===== EXCERPT TO READ

Banda Aceh Invites Christians’ Aid, But Not Their Proselytizing

Fellows Fall 2005

By Michael Gartland

June 03, 2009

BANDA ACEH, Indonesia -- Here, where mosques are ubiquitous and all the Muslim women wear head scarves, there's a street with three churches on it.

Potholes filled with foul-smelling water dot the black asphalt, and across from the churches, people line up at a recycling plant, exchanging scraps of metal for cash. Children orphaned by the tsunami stumble around with their hands out and their eyes glazed from sniffing glue.

Inside one church, Dean Bates preaches to the congregation about Jerry Garcia, the now-deceased singer for the Grateful Dead.

He tells them how Jesus was different from Jerry.

"It's more than a movement, more than temporary," he tells them in a voice like actor Billy Bob Thornton's. "We're here to proclaim. That's what God wants us focused on, that we are proclaimers of the God of the universe and his rulership over it."

The Indonesian words on the wall behind him read: "Allah Kasih Adanya." Or in English: "God is love."

Christians who have traveled halfway around the world worship in this church on Sundays. They've come from Virginia, Pennsylvania, North Carolina and California. Most came to help people in dire need, people who lost everything to the tsunami one year ago. Many have come to proclaim Jesus' name just as Dean Bates has described.

But not everyone.

Forbidden conversions

How Western Christians relate their faith is a serious concern in Aceh, where almost all the natives are Muslim. Proselytizing to anyone who's already a member of one of the five state-sanctioned religions is illegal, which means trying to convert Muslims to Christianity is forbidden - not only in sharia-ruled Aceh, but throughout the Indonesian archipelago. This is why, two months after the tsunami, Indonesian government officials warned against missionary efforts, prompting one group to officially discontinue its efforts at putting orphaned Muslim children in Christian boarding schools.

Since then, the government has said it is monitoring foreign faith-based groups. But critics contend that oversight is lax and that the only thing the government is really interested in is keeping monied foreign relief groups in the country.

The relationship between Acehnese Muslims and the foreigners helping them is complicated all the more by the addition of Muslim extremists and student groups that have vowed to take action if they catch Christians trying to gain converts.

Relief groups have protocols on how workers should navigate this social dynamic, but in the field, each individual is often forced to handle it the best way he or she can.

Just down the block from the Methodist church where Bates preaches, the Rev. Hasudungan Aritonang is finishing his sermon at Huria Kristen Batak Protestan, a Lutheran church with a congregation that consists mostly of people from the Batak ethnic group. The traditional home of Bataks is not in Aceh, but in the areas near Medan, in the adjacent province of North Sumatra. Here in Aceh, they are outsiders, and some worry that Christians from America, with their approaches to evangelism, could compound an already touchy situation.

After the Sunday service at Huria Kristen, men sit in the pews, talking and smoking kretek, Indonesian clove cigarettes. Pastor Aritonang doesn't smoke in the church but isn't bothered by those who do.

He worries more about what Americans are doing in Aceh.

"We disagree with the way they do evangelism here. They come from outside and don't understand the situation with the Aceh people," he says. "If we're not careful here, the established churches will have a confrontation with the Muslim people."

Americans' concern over this prospect varies.

==========
===== EXTRACTED INFORMATION

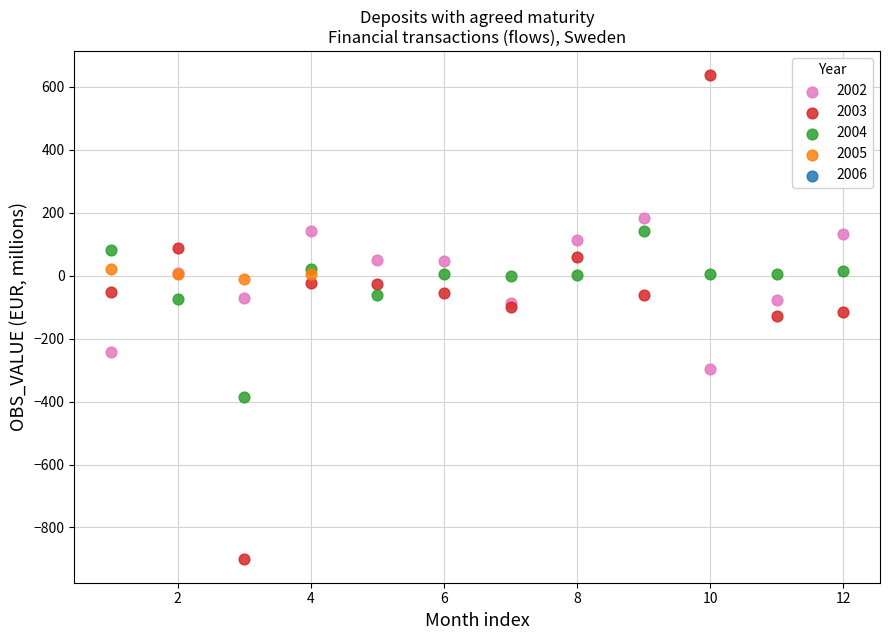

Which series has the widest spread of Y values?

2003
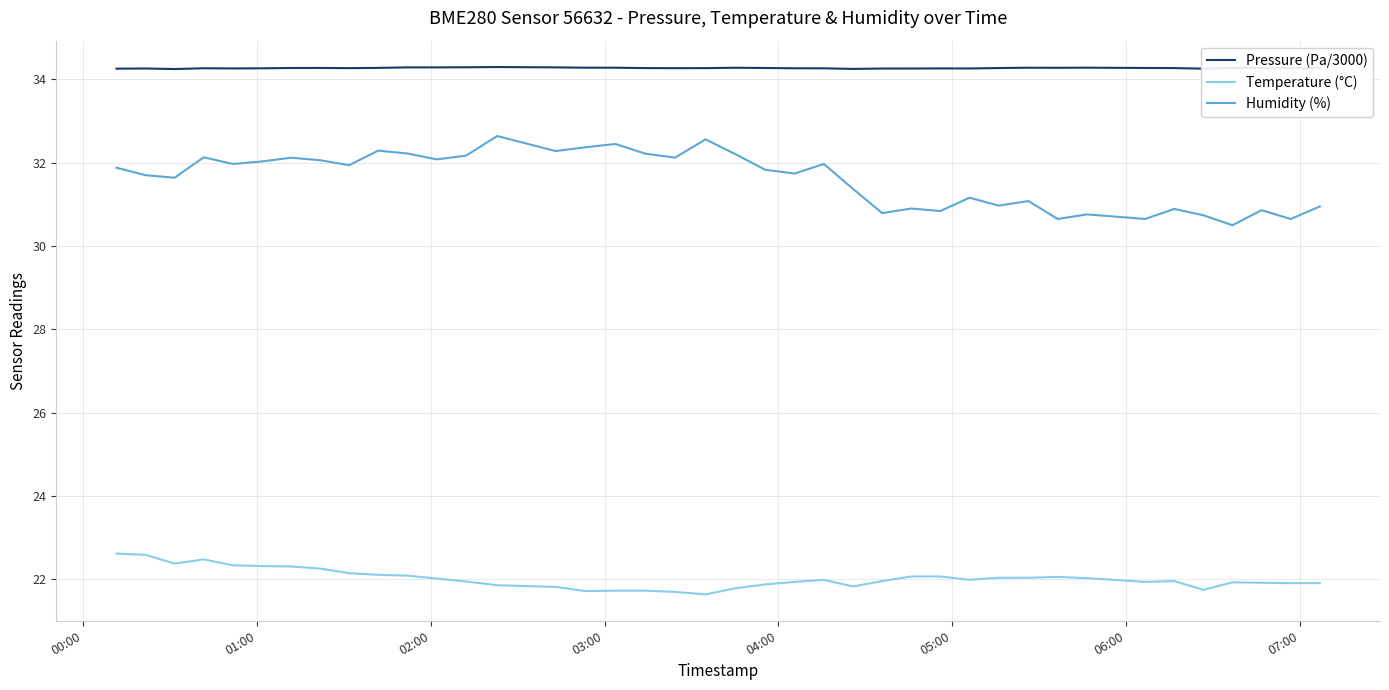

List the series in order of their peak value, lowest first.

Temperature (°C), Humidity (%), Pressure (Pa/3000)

==========
===== EXTRACTED INFORMATION

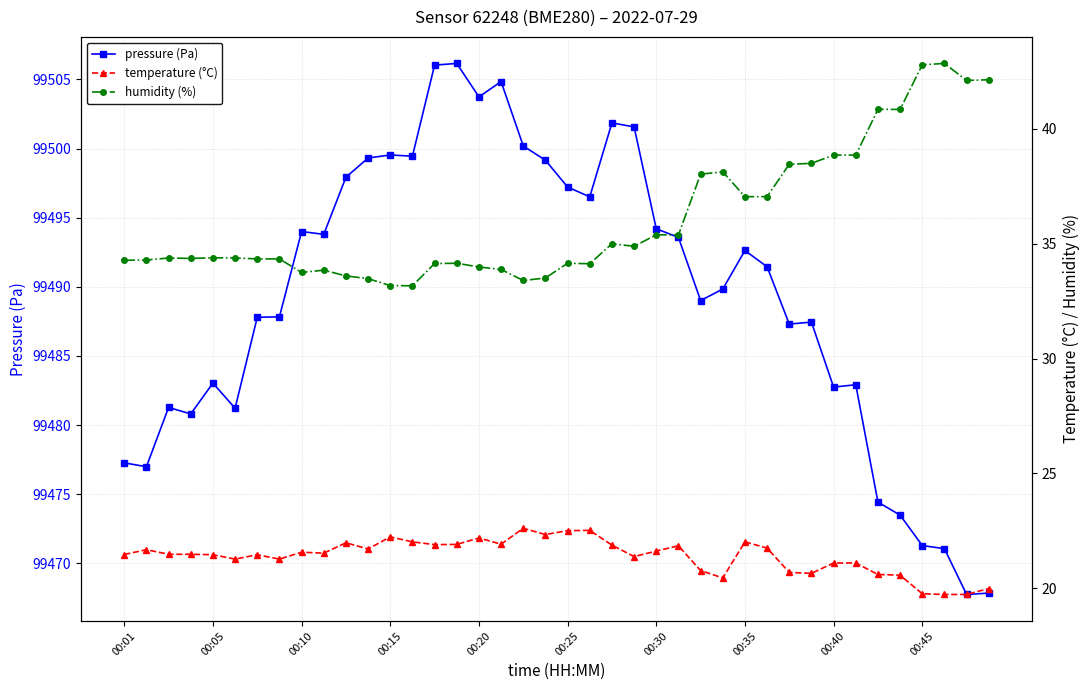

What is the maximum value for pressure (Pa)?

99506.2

==========
===== EXTRACTED INFORMATION

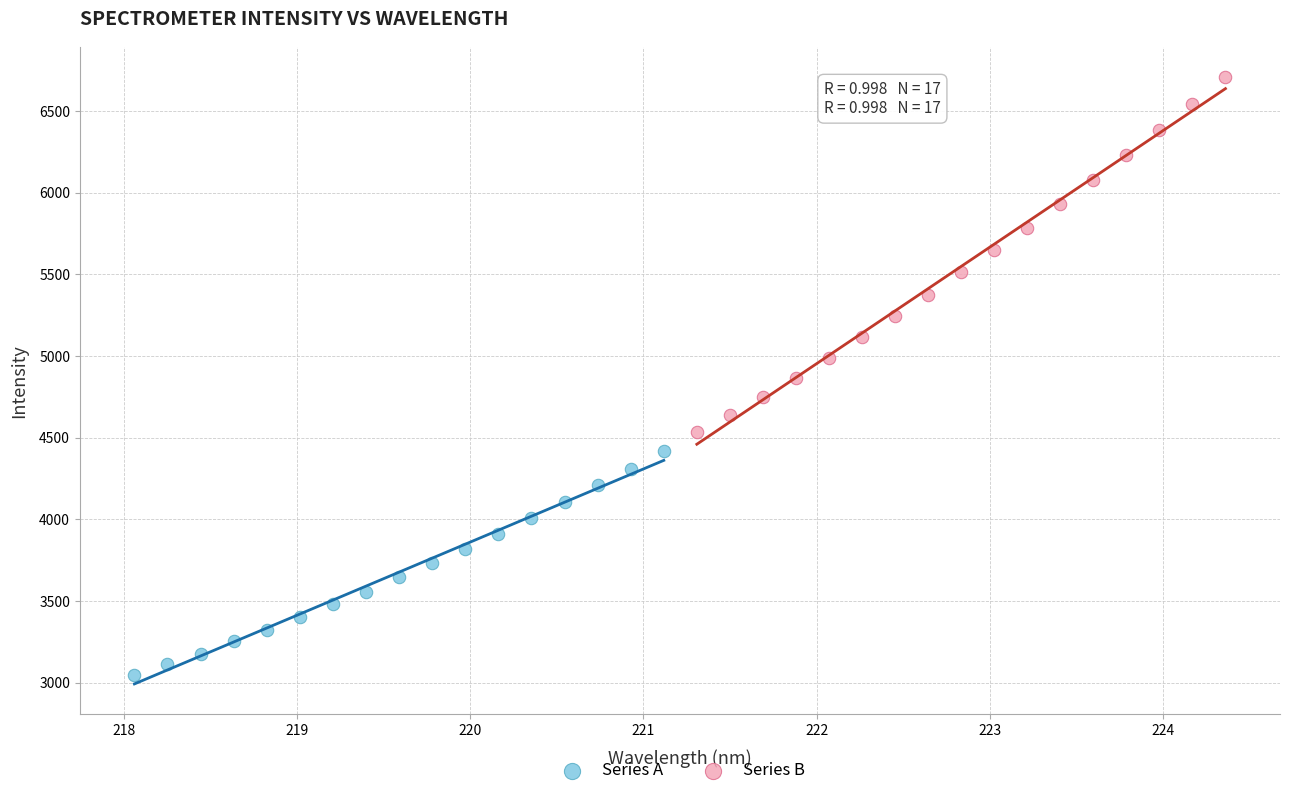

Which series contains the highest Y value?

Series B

==========

PROBLEMS AND TASKS:
1. Answer these questions from the Banda Aceh article:
(a) Which four U.S. states have the Christians who worship at the church on Sundays come from?
(b) What denomination is Huria Kristen Batak Protestan?
(c) What are kretek?
2. Translate this sentence from the Banda Aceh article into Spanish: "Pastor Aritonang doesn't smoke in the church but isn't bothered by those who do."
3. Set down the Banda Aceh article word for word from "Fellows Fall 2005" to "different from Jerry.".

ANSWERS FOR THIS EXERCISE:
1.
(a) Virginia, Pennsylvania, North Carolina and California.
(b) Lutheran.
(c) Indonesian clove cigarettes.

2. El pastor Aritonang no fuma en la iglesia, pero no le molestan quienes lo hacen.

3.
Fellows Fall 2005

By Michael Gartland

June 03, 2009

BANDA ACEH, Indonesia -- Here, where mosques are ubiquitous and all the Muslim women wear head scarves, there's a street with three churches on it.

Potholes filled with foul-smelling water dot the black asphalt, and across from the churches, people line up at a recycling plant, exchanging scraps of metal for cash. Children orphaned by the tsunami stumble around with their hands out and their eyes glazed from sniffing glue.

Inside one church, Dean Bates preaches to the congregation about Jerry Garcia, the now-deceased singer for the Grateful Dead.

He tells them how Jesus was different from Jerry.